Step 1: Drawing the "blueprints" and getting supplies
I had a piece of graph paper and remembered that wood at the lumber yard was available in pre-cut pieces in 24" x24" and 24"x48" by 3/4" thickness. It was a birch laminate with one finished side. I was also looking to get a little support under the table so I picked up a couple of 1x4x6 pieces of pine board. All 5 boards plus a pint of cherry Minwax stain cost me $49.99 (your results may vary).

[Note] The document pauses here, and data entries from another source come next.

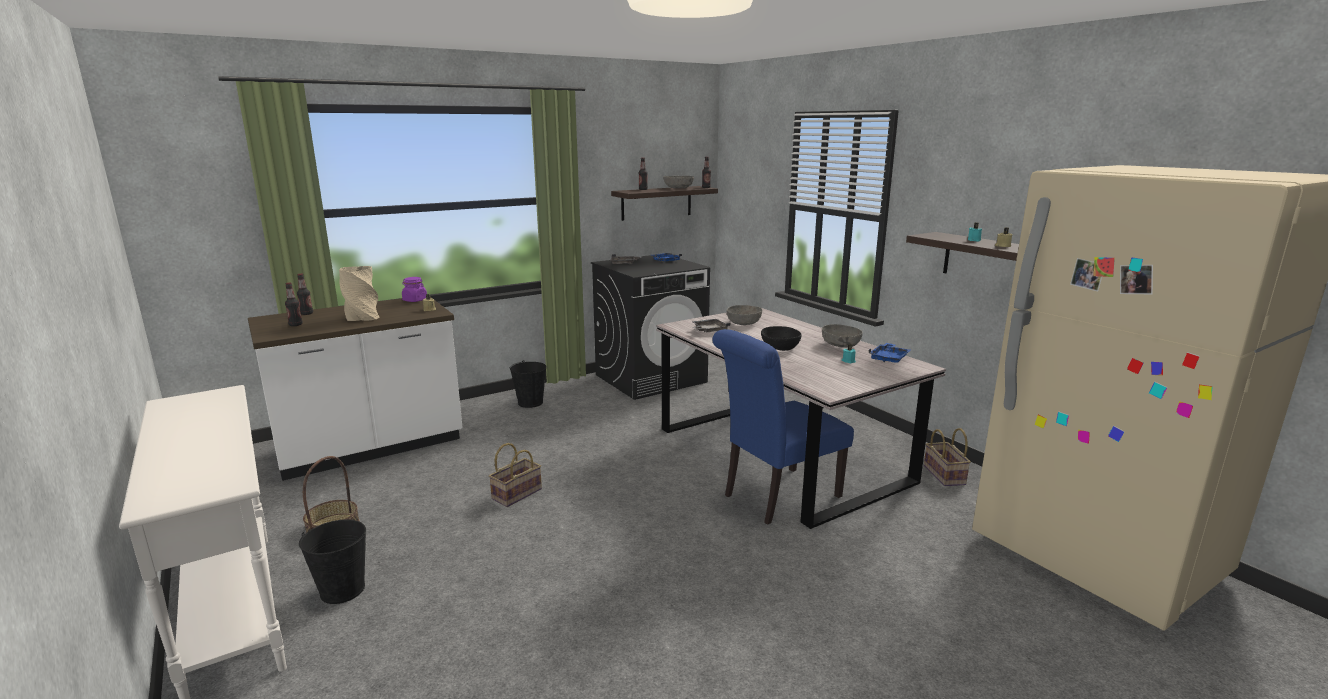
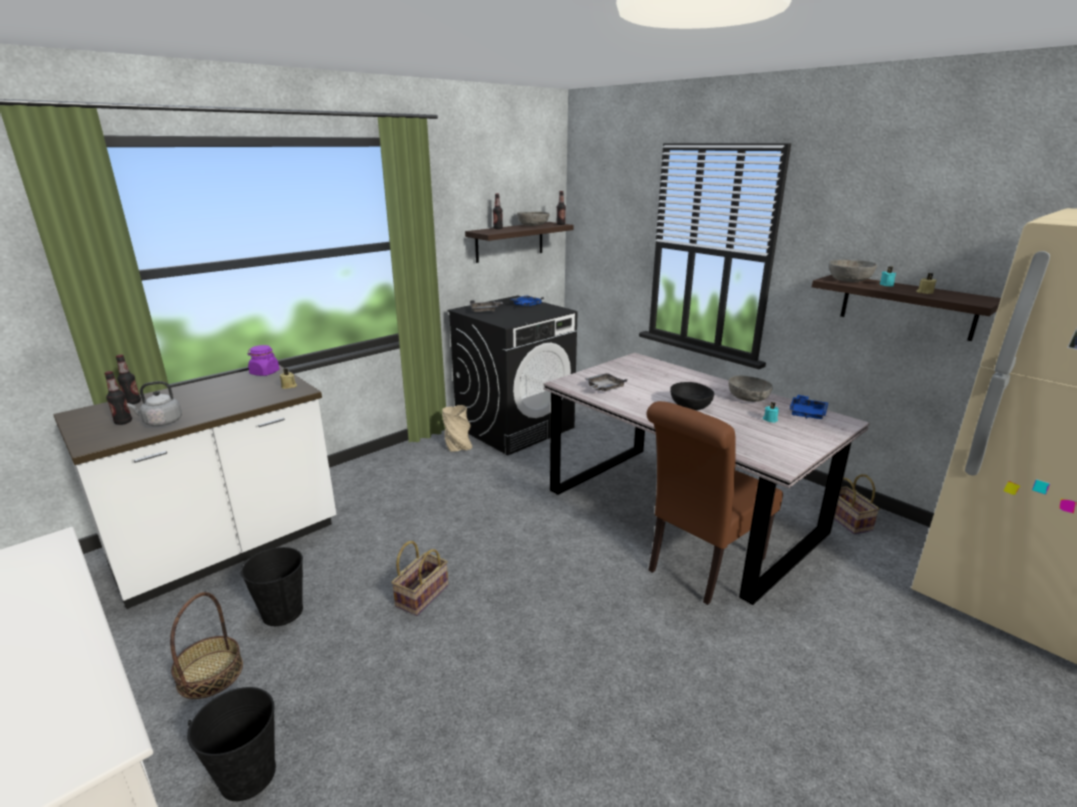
camera: 10 degrees left, 5 degrees up
beige vase [339,266,380,321] -> beige vase moved to [442,405,472,452]
black bucket [510,360,547,408] -> black bucket moved to [240,547,303,626]
blue chair [712,329,854,525] -> brown chair [647,401,783,605]
grey bowl [727,305,762,325] -> grey bowl moved to [829,260,877,282]
none -> grey kettle [127,381,182,426]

Step 2: Prepping and Drilling the Holes for the Pocket Screws
I picked up the KREG pocket screw kit over a year ago and it has paid for itself many times over. The jig in the center has an offset metal collar to drill a hole at an angle and correct depth. On the two 2'x2' boards, I determined the best side and on the opposite drilled four pocket holes at the top edge. On the rails, I drilled two holes at each end and a few along the top edge.
Step 3: Gluing and Screwing
I glued and screwed together the two ends to the table, putting them flush with the edge of the tabletop. I then screwed the two rails in between the ends, giving support to the legs. I set the rails back about an inch (using a scrap piece of board) to be all "artsy".
Step 4: Complete Table - ready for stain
The finished table - 24" high by 24" deep and 48" wide
Step 5: Staining and Sealing
I stained the table with a small can of cherry Minwax stain and waited for it to dry. In the warm weather, it didn't take long. I then applied two coats of polyurethane sealer with sanding in between.